Since around 13:00 PDT we are seeing intermittent test failures on inbound and try (and probably other trees) caused by 500 errors at ftp.mozilla.org. Not sure if this is related to bug 804119. Possibly related, I am also getting intermittent 500 errors when making requests to http://tbpl.mozilla.org, including requests for static files on that site.
Between the failing tests and TBPL failing to load much of the time, I decided to close the trees because of this.
Is this a duplicate of bug 804658?
These problems seem to have stopped or at least reduced enough that I am re-opening the trees.
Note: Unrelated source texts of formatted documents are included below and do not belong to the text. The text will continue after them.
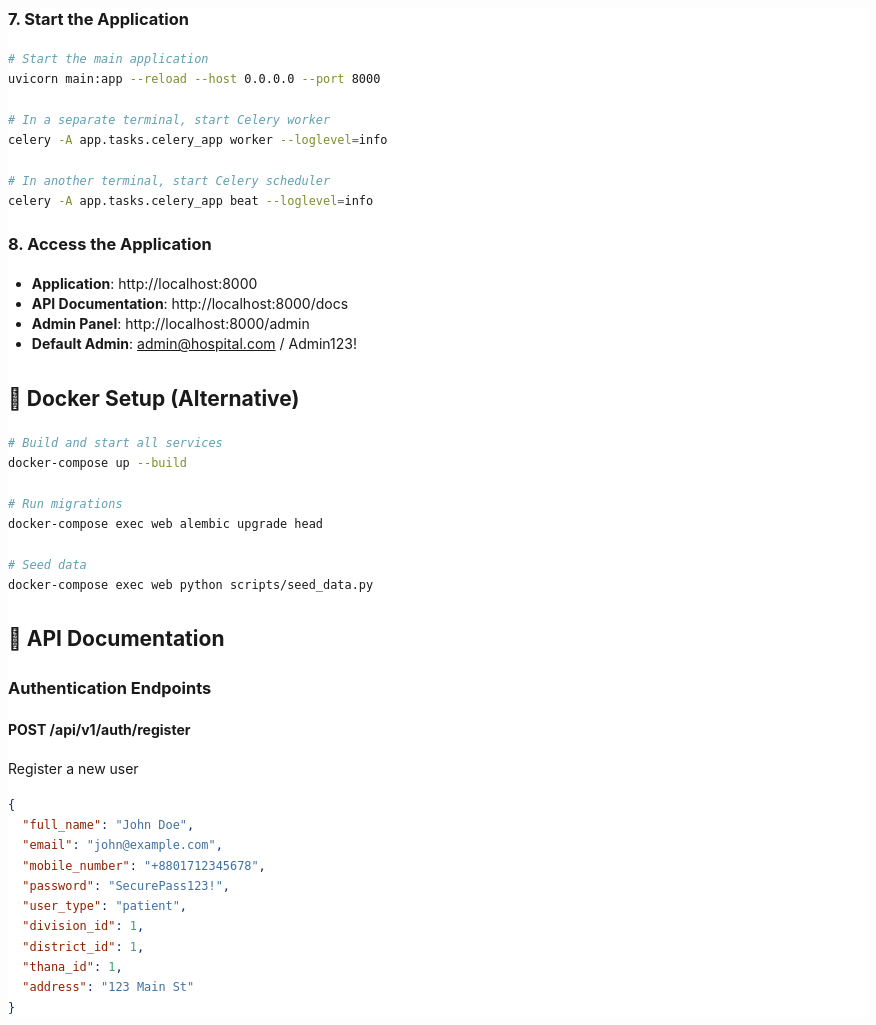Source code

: ### 7. Start the Application
```bash
# Start the main application
uvicorn main:app --reload --host 0.0.0.0 --port 8000

# In a separate terminal, start Celery worker
celery -A app.tasks.celery_app worker --loglevel=info

# In another terminal, start Celery scheduler
celery -A app.tasks.celery_app beat --loglevel=info
```

### 8. Access the Application
- **Application**: http://localhost:8000
- **API Documentation**: http://localhost:8000/docs
- **Admin Panel**: http://localhost:8000/admin
- **Default Admin**: admin@hospital.com / Admin123!

## 🐳 Docker Setup (Alternative)

```bash
# Build and start all services
docker-compose up --build

# Run migrations
docker-compose exec web alembic upgrade head

# Seed data
docker-compose exec web python scripts/seed_data.py
```

## 📖 API Documentation

### Authentication Endpoints

#### POST /api/v1/auth/register
Register a new user
```json
{
  "full_name": "John Doe",
  "email": "john@example.com",
  "mobile_number": "+8801712345678",
  "password": "SecurePass123!",
  "user_type": "patient",
  "division_id": 1,
  "district_id": 1,
  "thana_id": 1,
  "address": "123 Main St"
}
```
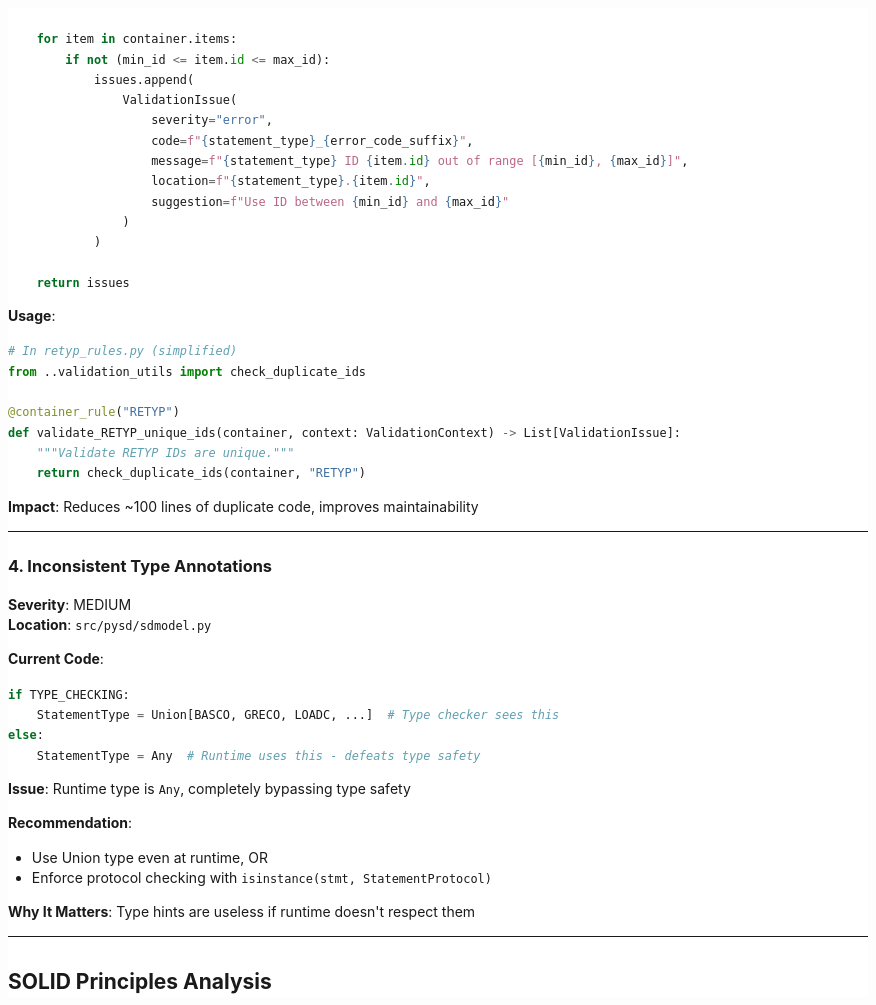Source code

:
 ```python
    
    for item in container.items:
        if not (min_id <= item.id <= max_id):
            issues.append(
                ValidationIssue(
                    severity="error",
                    code=f"{statement_type}_{error_code_suffix}",
                    message=f"{statement_type} ID {item.id} out of range [{min_id}, {max_id}]",
                    location=f"{statement_type}.{item.id}",
                    suggestion=f"Use ID between {min_id} and {max_id}"
                )
            )
    
    return issues
```

**Usage**:
```python
# In retyp_rules.py (simplified)
from ..validation_utils import check_duplicate_ids

@container_rule("RETYP")
def validate_RETYP_unique_ids(container, context: ValidationContext) -> List[ValidationIssue]:
    """Validate RETYP IDs are unique."""
    return check_duplicate_ids(container, "RETYP")
```

**Impact**: Reduces ~100 lines of duplicate code, improves maintainability

---

### 4. Inconsistent Type Annotations
**Severity**: MEDIUM  
**Location**: `src/pysd/sdmodel.py`

**Current Code**:
```python
if TYPE_CHECKING:
    StatementType = Union[BASCO, GRECO, LOADC, ...]  # Type checker sees this
else:
    StatementType = Any  # Runtime uses this - defeats type safety
```

**Issue**: Runtime type is `Any`, completely bypassing type safety

**Recommendation**: 
- Use Union type even at runtime, OR
- Enforce protocol checking with `isinstance(stmt, StatementProtocol)`

**Why It Matters**: Type hints are useless if runtime doesn't respect them

---

## SOLID Principles Analysis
This seems to be fixed at the moment.
There isn't any obvious relation between these two sites, from an infrastructure perspective. ftp.mozilla.org is hosted on the FTP cluster in SCL3. Frontend by SCL3 Zeus, data stored on SCL3 NetApp. tbpl.mozilla.org is hosted on the genericrhel6 cluster in PHX1. Frontend by PHX1 Zeus. There was a temporary issue with genericrhel6 throwing unexpected 500 errors earlier today, resolved around 30min ago. There was also a NetApp issue in SCL3. This has been resolved as well, and an upstream ticket is opened with the vendor to diagnose the underlying issue. My impression is that both of these issues should now be resolved, and no recurrence is expected.